16 July 2025
If you are covering ASML’s latest financial results, please find below a comment from Ben Barringer, global technology analyst at Quilter Cheviot:
“The latest results from ASML can be summed up as ‘complicated’. Investors were watching the order book very closely and on the face of it looks very positive with Q2’s orders ahead of expectations. However, what is worrying is the guidance and this has weakened somewhat with the company confirming that revenues will be weaker than expected for Q3. This is all having a significant impact on its growth, with 2025 expected to come in at 15%, but it currently cannot confirm if 2026 is going to be a growth year or not – not an ideal place to be.
“ASML cites the macroeconomic environment and tariffs having an impact on the orders. More specifically, it is more likely uncertainty from China, memory capex uncertainty and the struggles at Intel and Samsung that are more likely to be hampering things. It is also crucial to watch what TSMC is doing – ASML’s biggest customer.

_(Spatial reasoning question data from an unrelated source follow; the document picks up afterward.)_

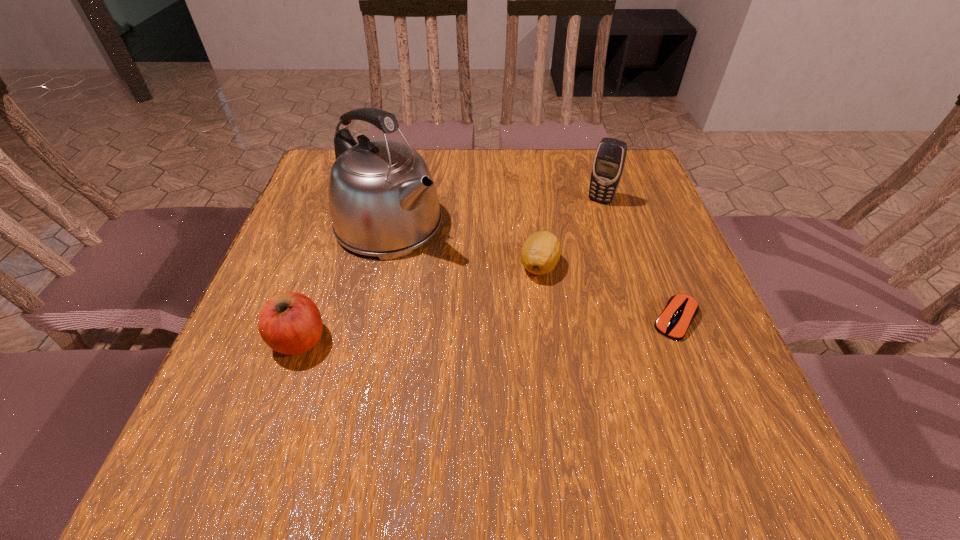
This screenshot has width=960, height=540. What are the coordinates of `free space on the desktop that is between the third tallest object and the shortest object and is positioned at the stem end of the third object from right to left` in the screenshot? It's located at (468, 330).

You are a GUI agent. You are given a task and a screenshot of the screen. Output one action in this format:
    pyautogui.click(x=<x>, y=<y>)
    Task: Click on the vacant spot on the desktop that is between the apple and the shortest object and is positioned on the front face of the cellular telephone
    This screenshot has width=960, height=540.
    Given the screenshot: What is the action you would take?
    (x=529, y=327)

I want to click on free space on the desktop that is between the apple and the shortest object and is positioned on the spout of the tallest object, so click(x=534, y=327).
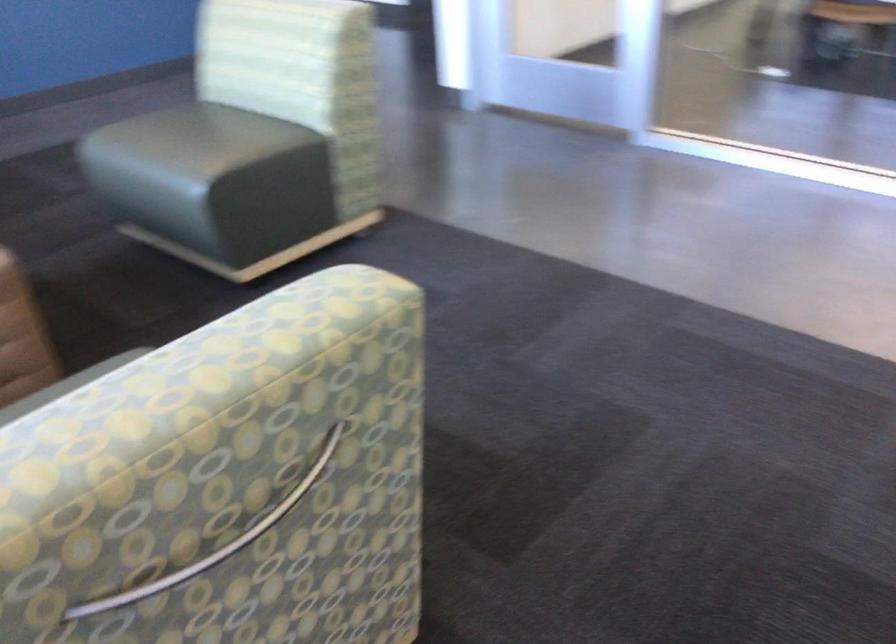
The width and height of the screenshot is (896, 644). In order to click on green chair sitting surface in this screenshot , I will do `click(192, 143)`.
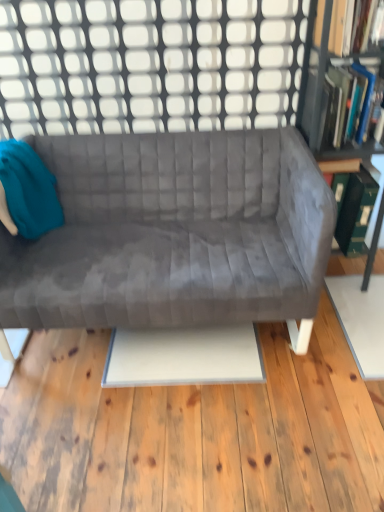
Question: Is the position of hardcover book at upper right, which is counted as the 2th book, starting from the bottom, more distant than that of hardcover book at upper right, which appears as the 1th book when ordered from the bottom?

Choices:
 (A) yes
 (B) no

Answer: (B)

Question: Is the depth of hardcover book at upper right, placed as the 1th book when sorted from top to bottom, less than that of hardcover book at upper right, which is the 2th book from top to bottom?

Choices:
 (A) yes
 (B) no

Answer: (A)

Question: Are hardcover book at upper right, placed as the 1th book when sorted from top to bottom, and hardcover book at upper right, which is the 2th book from top to bottom, located far from each other?

Choices:
 (A) no
 (B) yes

Answer: (A)

Question: From the image's perspective, is hardcover book at upper right, which is counted as the 2th book, starting from the bottom, above hardcover book at upper right, which appears as the 1th book when ordered from the bottom?

Choices:
 (A) yes
 (B) no

Answer: (A)

Question: Is hardcover book at upper right, placed as the 1th book when sorted from top to bottom, positioned with its back to hardcover book at upper right, which is the 2th book from top to bottom?

Choices:
 (A) no
 (B) yes

Answer: (A)

Question: In terms of height, does velvet gray couch at center look taller or shorter compared to green cardboard bookcase at right?

Choices:
 (A) short
 (B) tall

Answer: (A)

Question: Considering the positions of velvet gray couch at center and green cardboard bookcase at right in the image, is velvet gray couch at center bigger or smaller than green cardboard bookcase at right?

Choices:
 (A) big
 (B) small

Answer: (A)

Question: Would you say velvet gray couch at center is inside or outside green cardboard bookcase at right?

Choices:
 (A) inside
 (B) outside

Answer: (B)

Question: From the image's perspective, is velvet gray couch at center positioned above or below green cardboard bookcase at right?

Choices:
 (A) above
 (B) below

Answer: (B)

Question: Is white grid at upper center bigger or smaller than hardcover book at upper right, placed as the 1th book when sorted from top to bottom?

Choices:
 (A) big
 (B) small

Answer: (A)

Question: Visually, is white grid at upper center positioned to the left or to the right of hardcover book at upper right, placed as the 1th book when sorted from top to bottom?

Choices:
 (A) left
 (B) right

Answer: (A)

Question: In terms of height, does white grid at upper center look taller or shorter compared to hardcover book at upper right, placed as the 1th book when sorted from top to bottom?

Choices:
 (A) tall
 (B) short

Answer: (A)

Question: Considering the positions of white grid at upper center and hardcover book at upper right, placed as the 1th book when sorted from top to bottom, in the image, is white grid at upper center wider or thinner than hardcover book at upper right, placed as the 1th book when sorted from top to bottom,?

Choices:
 (A) thin
 (B) wide

Answer: (A)

Question: Relative to white grid at upper center, is green cardboard bookcase at right in front or behind?

Choices:
 (A) front
 (B) behind

Answer: (A)

Question: Considering the positions of green cardboard bookcase at right and white grid at upper center in the image, is green cardboard bookcase at right bigger or smaller than white grid at upper center?

Choices:
 (A) big
 (B) small

Answer: (A)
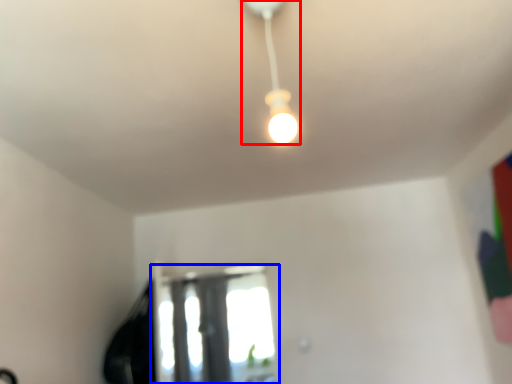
Question: Which of the following is the farthest to the observer, lamp (highlighted by a red box) or window (highlighted by a blue box)?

TSMC is transitioning to a new style of 3D product and for now ASML’s products are not as in demand as they likely will be in a year or two. As a result, ASML is focusing on productivity and deriving value from that.
“Ultimately, this is a speed bump for what remains a high-quality company. It still has a big backlog so growth should still pull through, but uncertainty is no doubt abound. For a European tech business ASML is one of the best out there, but for investors looking to gain AI exposure, there are better players out there in the US and Asia. For now, semiconductor capital equipment is not the best way to play AI.”